UPF1-specific siRNA increases cell death and inhibits cell proliferation in the human T-cell lines Jurkat and CEM-C7 and in the B-lymphoblastoid cell line BJAB. (a) Cells were transfected with 3 different specific UPF1 siRNAs or negative control siRNA ((−)siRNA) and cultured at 37°C. After 72 h the expression of endogenous UPF1 in the siRNA transfected cells was determined by real-time RT-PCR (mean ± s.e.m. from three separate experiments) and expressed relative to untransfected controls. ((b)–(d)) Cells were transfected with UPF1-siRNA1 or negative control siRNA ((−)siRNA) and cultured at 37°C. Viable cell numbers were determined after 48 h (b) and 72 h (c) by the LIVE/DEAD assay (Section 2.2). Results are represented as mean ± s.e.m. from three independent experiments. (d) Cell proliferation was measured after 48 h using the BrdU colorimetric ELISA assay. Results are represented as mean ± s.e.m. from three independent experiments. *P < 0.01 compared with (−)siRNA.

Figure 2

Down-regulation of UPF1 increases GAS5 mRNA levels. The human T-cell lines Jurkat and CEM-C7 and in the B-lymphoblastoid cell line BJAB were transfected with specific UPF1siRNA1 or negative control siRNA ((−)siRNA) and cultured at 37°C. 48 h, 72 h, and 96 h after transfection, and the expression of endogenous GAS5 mRNA in the siRNA transfected BJAB (a), Jurkat (b), and CEM-C7 (c) was determined by real-time RT-PCR using the comparative C _T method, normalised with 18S RNA as an internal control.
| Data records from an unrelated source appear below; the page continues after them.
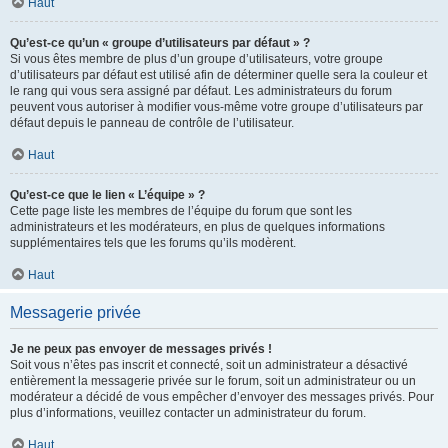
Haut
Qu’est-ce qu’un « groupe d’utilisateurs par défaut » ?
Si vous êtes membre de plus d’un groupe d’utilisateurs, votre groupe
d’utilisateurs par défaut est utilisé afin de déterminer quelle sera la couleur et
le rang qui vous sera assigné par défaut. Les administrateurs du forum
peuvent vous autoriser à modifier vous-même votre groupe d’utilisateurs par
défaut depuis le panneau de contrôle de l’utilisateur.
Haut
Qu’est-ce que le lien « L’équipe » ?
Cette page liste les membres de l’équipe du forum que sont les
administrateurs et les modérateurs, en plus de quelques informations
supplémentaires tels que les forums qu’ils modèrent.
Haut
Messagerie privée
Je ne peux pas envoyer de messages privés !
Soit vous n’êtes pas inscrit et connecté, soit un administrateur a désactivé
entièrement la messagerie privée sur le forum, soit un administrateur ou un
modérateur a décidé de vous empêcher d’envoyer des messages privés. Pour
plus d’informations, veuillez contacter un administrateur du forum.
Haut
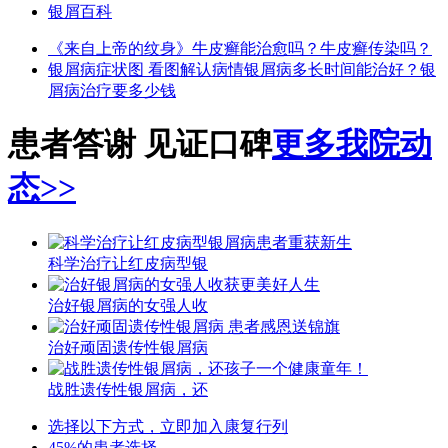
银屑百科
《来自上帝的纹身》
牛皮癣能治愈吗？
牛皮癣传染吗？
银屑病症状图 看图解认病情
银屑病多长时间能治好？
银
屑病治疗要多少钱
患者答谢 见证口碑
更多我院动
态>>
科学治疗让红皮病型银
治好银屑病的女强人收
治好顽固遗传性银屑病
战胜遗传性银屑病，还
选择以下方式，立即加入康复行列
45%的患者选择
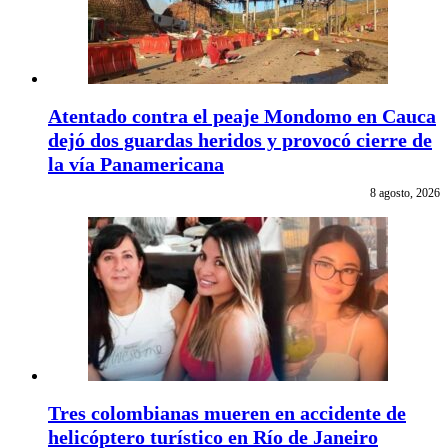
Atentado contra el peaje Mondomo en Cauca
dejó dos guardas heridos y provocó cierre de
la vía Panamericana
8 agosto, 2026
Tres colombianas mueren en accidente de
helicóptero turístico en Río de Janeiro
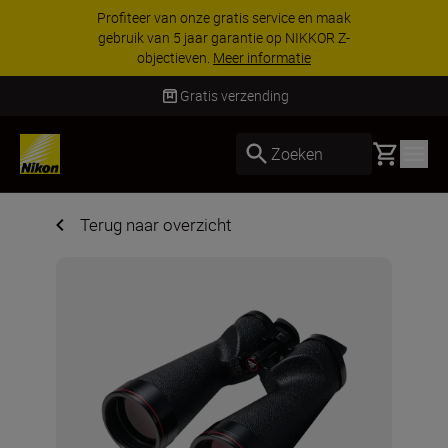
Profiteer van onze gratis service en maak
gebruik van 5 jaar garantie op NIKKOR Z-
objectieven.
Meer informatie
Gratis verzending
Basket
Zoeken
Terug naar overzicht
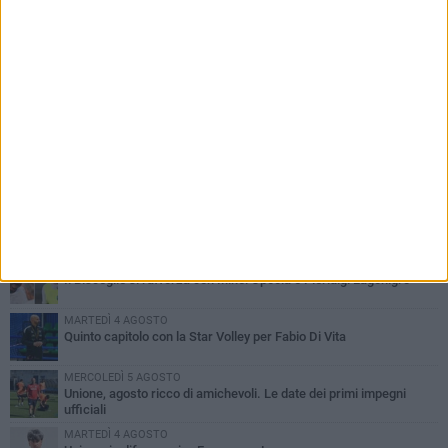
PIÙ LETTI QUESTA SETTIMANA
GIOVEDÌ 6 AGOSTO
Bisceglie inserito nel girone H: ecco tutte le avversarie
MERCOLEDÌ 5 AGOSTO
Il Bisceglie si rafforza con Mikel Opoola e Pierluigi Lagonigro
MARTEDÌ 4 AGOSTO
Quinto capitolo con la Star Volley per Fabio Di Vita
MERCOLEDÌ 5 AGOSTO
Unione, agosto ricco di amichevoli. Le date dei primi impegni
ufficiali
MARTEDÌ 4 AGOSTO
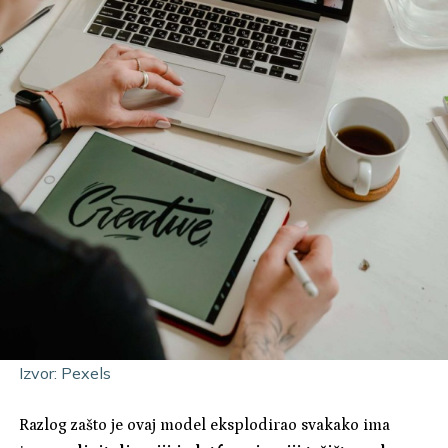
Izvor: Pexels
Razlog zašto je ovaj model eksplodirao svakako ima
The results are represented as the mean ± s.e.m. from three separate experiments. *P < 0.01 compared with (–)siRNA.

Figure 3

Down-regulation of GAS5 alleviates the inhibitory effects of UPF1 siRNA on cell viability and proliferation. CEM-C7, Jurkat, and BJAB cells were transfected with either control (−)siRNA or UPF1-siRNA1. 24 h after transfection, control cells and cells transfected with UPF1 siRNA were transfected with (−)siRNA or GAS5 siRNAs. Viable cell number (a) and cell proliferation (b) were determined after 72 h. Results are calculated as percentage viable cell number and absorbance relative to controls transfected with (−)siRNA. Data represent means ± s.e.m. from three independent experiments. *P < 0.01 compared to UPF1 siRNA, (−)siRNA1-transfected cells.

Figure 4

Down-regulation of GAS5 alleviates the inhibitory effects of aminoglycoside antibiotics on the colony forming ability of the human T-cell lines Jurkat and CEM-C7 and the B-lymphoblastoid cell line BJAB. CEM-C7, Jurkat, and BJAB cells were transfected with either control (−)siRNA or GAS5 siRNA2. 48 h after transfection, transfected cells were treated with gentamycin (100 μg/mL) (a), G418 (0.5 μg/mL) (b), or G418 (0.3–0.5 μg/mL) on BJAB cells (c) for 72 h. Colony forming ability was then determined by plating in soft agar. Results are calculated as percentage colony numbers relative to controls incubated in the absence of aminoglycoside antibiotics. Means ± s.e.m. from four independent experiments are shown. *P < 0.01 compared to (−)siRNA.